Aufregende Zeiten für die Deutsche Post DHL Group. Alles wichtige der vergangenen Tage haben wir an dieser Stelle kurz und kompakt zusammengefasst.

Flaggen DPDHL
© Deutsche Post DHL Group

Bundesregierung bringt Portoerhöhung auf den Weg

Heute Vormittag hat das Bundeskabinett die Änderung der Postentgeltverordnung abgesegnet, welche vom Bundeswirtschaftsministerium vorgelegt wurde. Das teilte die Welt jetzt mit. Damit wird der Deutschen Post erlaubt, dass Briefporto deutlich stärker anzuheben, als noch vor wenigen Monaten von der Bundesnetzagentur festgelegt. Ab Sommer könnte der Bonner Konzern dann 90 Cent für einen Standardbrief verlangen. Wie der Focus vor wenigen Tagen berichtet hat, soll die geplante Gebührenanhebung vorerst aber nicht die Großkunden treffen. Ein Postsprecher sagte, dass die Regelungen für Großkunden oft für das ganze Jahr festgelegt seien, Änderungen im laufenden Jahr sind also nicht geplant.

Fusion mit der Österreichischen Post

Die DHL verabschiedet sich aus Österreich und stellt ihr Privatkundengeschäft ein.
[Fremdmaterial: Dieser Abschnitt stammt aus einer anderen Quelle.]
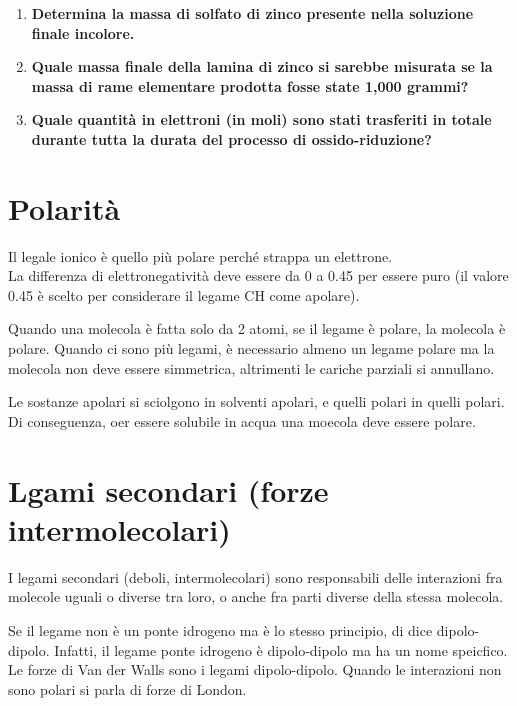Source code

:\documentclass[a4paper]{article}
\begin{document}
{\begin{enumerate}
        \item \textbf{Determina la massa di solfato di zinco presente nella soluzione finale incolore.}

        \item \textbf{Quale massa finale della lamina di zinco si sarebbe misurata se la massa di rame
        elementare prodotta fosse state 1,000 grammi?}

        \item \textbf{Quale quantità in elettroni (in moli) sono stati trasferiti in totale
        durante tutta la durata del processo di ossido-riduzione?}
    \end{enumerate}
}

\pagebreak

\section{Polarità}

Il legale ionico è quello più polare perché strappa un elettrone. \\
La differenza di elettronegatività deve essere da 0 a 0.45 per essere puro
(il valore 0.45 è scelto per considerare il legame CH come apolare).

Quando una molecola è fatta solo da 2 atomi, 
se il legame è polare, la molecola è polare.
Quando ci sono più legami, è necessario almeno un legame polare
ma la molecola non deve essere simmetrica, altrimenti le cariche parziali si annullano.

Le sostanze apolari si sciolgono in solventi apolari, e quelli polari in quelli polari.
Di conseguenza, oer essere solubile in acqua una moecola deve essere polare.


\section{Lgami secondari (forze intermolecolari)}


I legami secondari (deboli, intermolecolari) sono responsabili delle interazioni fra molecole uguali o diverse tra loro,
o anche fra parti diverse della stessa molecola.

Se il legame non è un ponte idrogeno ma è lo stesso principio, di dice dipolo-dipolo.
Infatti, il legame ponte idrogeno è dipolo-dipolo ma ha un nome speicfico.
Le forze di Van der Walls sono i legami dipolo-dipolo.
Quando le interazioni non sono polari si parla di forze di London.
\end{document}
Stattdessen fusioniert das Unternehmen im Paketgeschäft mit der Österreichischen Post, die noch in diesem Jahr die Zustellung der von DHL-Kunden nach Österreich verschickten Pakete übernehmen wird. "Der Ausbau unseres Paketgeschäfts in Europa verläuft erfolgreich. Dies hat zu einer sehr attraktiven Vereinbarung geführt, die es uns und der Österreichischen Post ermöglicht, unser Wachstum in Österreich und darüber hinaus zu stärken und zu beschleunigen", wird Post-CEO Frank Appel in der Pressemeldung zitiert. "Wir werden künftig zusätzliche Möglichkeiten für eine Zusammenarbeit mit der Österreichischen Post ausloten, da wir uns weiterhin auf das internationale E-Commerce-Geschäft als einen der Hauptwachstumstreiber für den Konzern konzentrieren."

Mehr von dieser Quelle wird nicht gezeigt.